Aim of the exercise — Once the line containing "[9-3] See for" is found, please set it down along with each following line, exactly, to the end of the material.

═════ Given data

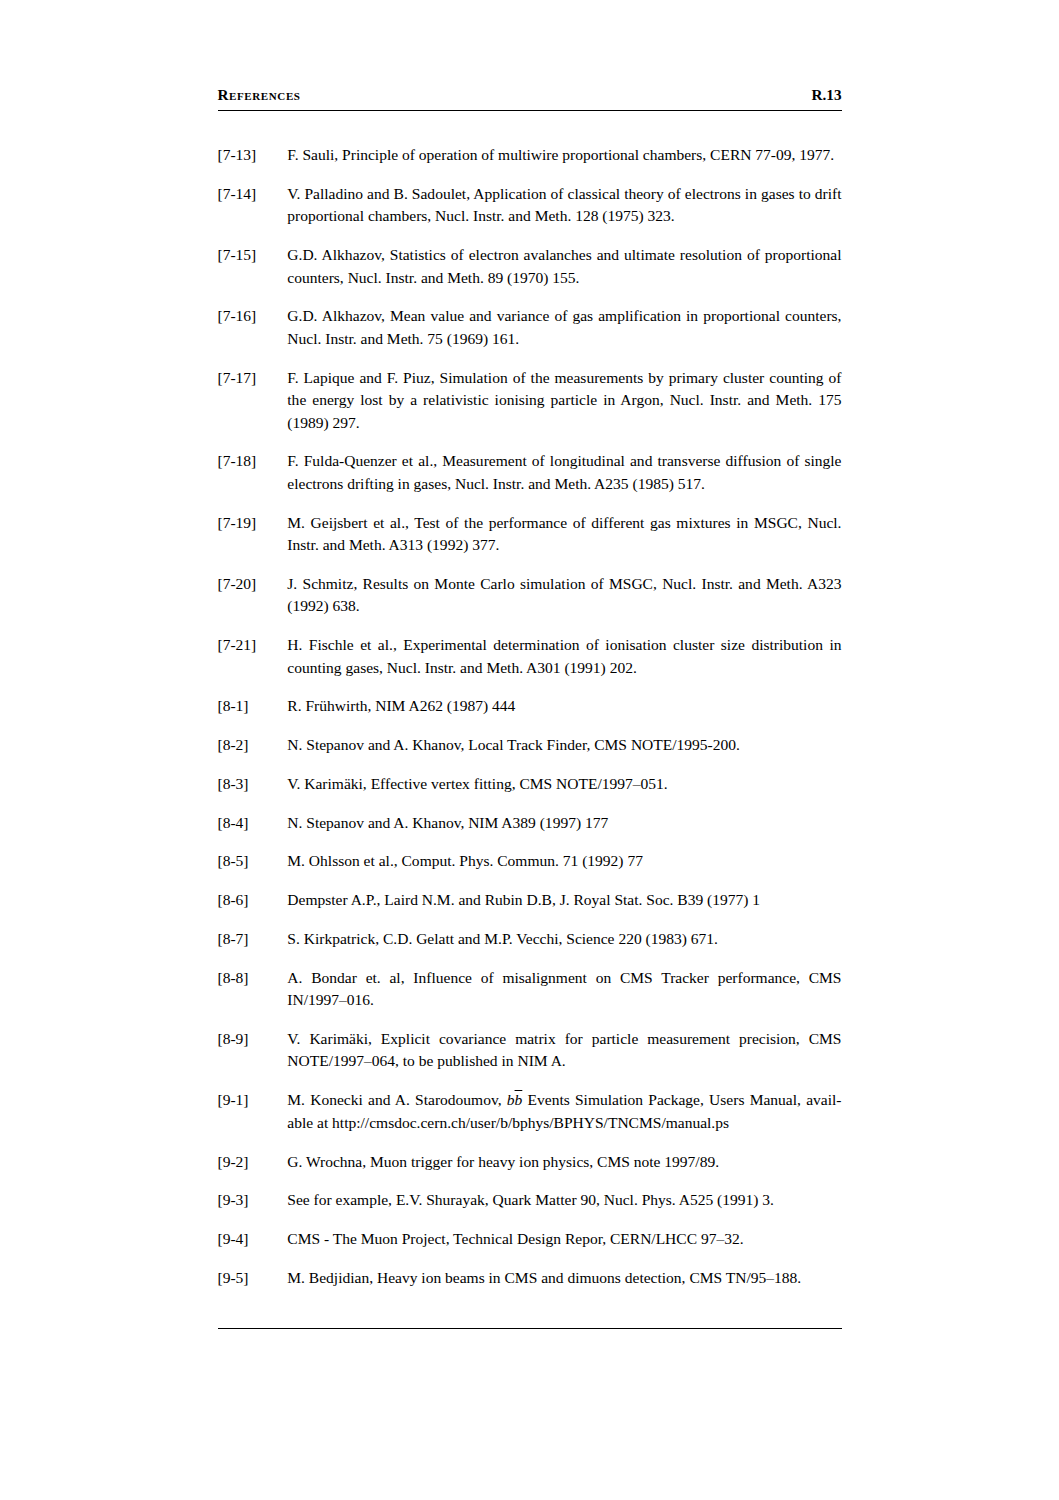References R.13
[7-13] F. Sauli, Principle of operation of multiwire proportional chambers, CERN 77-09, 1977.
[7-14] V. Palladino and B. Sadoulet, Application of classical theory of electrons in gases to drift proportional chambers, Nucl. Instr. and Meth. 128 (1975) 323.
[7-15] G.D. Alkhazov, Statistics of electron avalanches and ultimate resolution of proportional counters, Nucl. Instr. and Meth. 89 (1970) 155.
[7-16] G.D. Alkhazov, Mean value and variance of gas amplification in proportional counters, Nucl. Instr. and Meth. 75 (1969) 161.
[7-17] F. Lapique and F. Piuz, Simulation of the measurements by primary cluster counting of the energy lost by a relativistic ionising particle in Argon, Nucl. Instr. and Meth. 175 (1989) 297.
[7-18] F. Fulda-Quenzer et al., Measurement of longitudinal and transverse diffusion of single electrons drifting in gases, Nucl. Instr. and Meth. A235 (1985) 517.
[7-19] M. Geijsbert et al., Test of the performance of different gas mixtures in MSGC, Nucl. Instr. and Meth. A313 (1992) 377.
[7-20] J. Schmitz, Results on Monte Carlo simulation of MSGC, Nucl. Instr. and Meth. A323 (1992) 638.
[7-21] H. Fischle et al., Experimental determination of ionisation cluster size distribution in counting gases, Nucl. Instr. and Meth. A301 (1991) 202.
[8-1] R. Frühwirth, NIM A262 (1987) 444
[8-2] N. Stepanov and A. Khanov, Local Track Finder, CMS NOTE/1995-200.
[8-3] V. Karimäki, Effective vertex fitting, CMS NOTE/1997–051.
[8-4] N. Stepanov and A. Khanov, NIM A389 (1997) 177
[8-5] M. Ohlsson et al., Comput. Phys. Commun. 71 (1992) 77
[8-6] Dempster A.P., Laird N.M. and Rubin D.B, J. Royal Stat. Soc. B39 (1977) 1
[8-7] S. Kirkpatrick, C.D. Gelatt and M.P. Vecchi, Science 220 (1983) 671.
[8-8] A. Bondar et. al, Influence of misalignment on CMS Tracker performance, CMS IN/1997–016.
[8-9] V. Karimäki, Explicit covariance matrix for particle measurement precision, CMS NOTE/1997–064, to be published in NIM A.
[9-1] M. Konecki and A. Starodoumov, bb Events Simulation Package, Users Manual, available at http://cmsdoc.cern.ch/user/b/bphys/BPHYS/TNCMS/manual.ps
[9-2] G. Wrochna, Muon trigger for heavy ion physics, CMS note 1997/89.
[9-3] See for example, E.V. Shurayak, Quark Matter 90, Nucl. Phys. A525 (1991) 3.
[9-4] CMS - The Muon Project, Technical Design Repor, CERN/LHCC 97–32.
[9-5] M. Bedjidian, Heavy ion beams in CMS and dimuons detection, CMS TN/95–188.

══════════

Result —
[9-3] See for example, E.V. Shurayak, Quark Matter 90, Nucl. Phys. A525 (1991) 3.
[9-4] CMS - The Muon Project, Technical Design Repor, CERN/LHCC 97–32.
[9-5] M. Bedjidian, Heavy ion beams in CMS and dimuons detection, CMS TN/95–188.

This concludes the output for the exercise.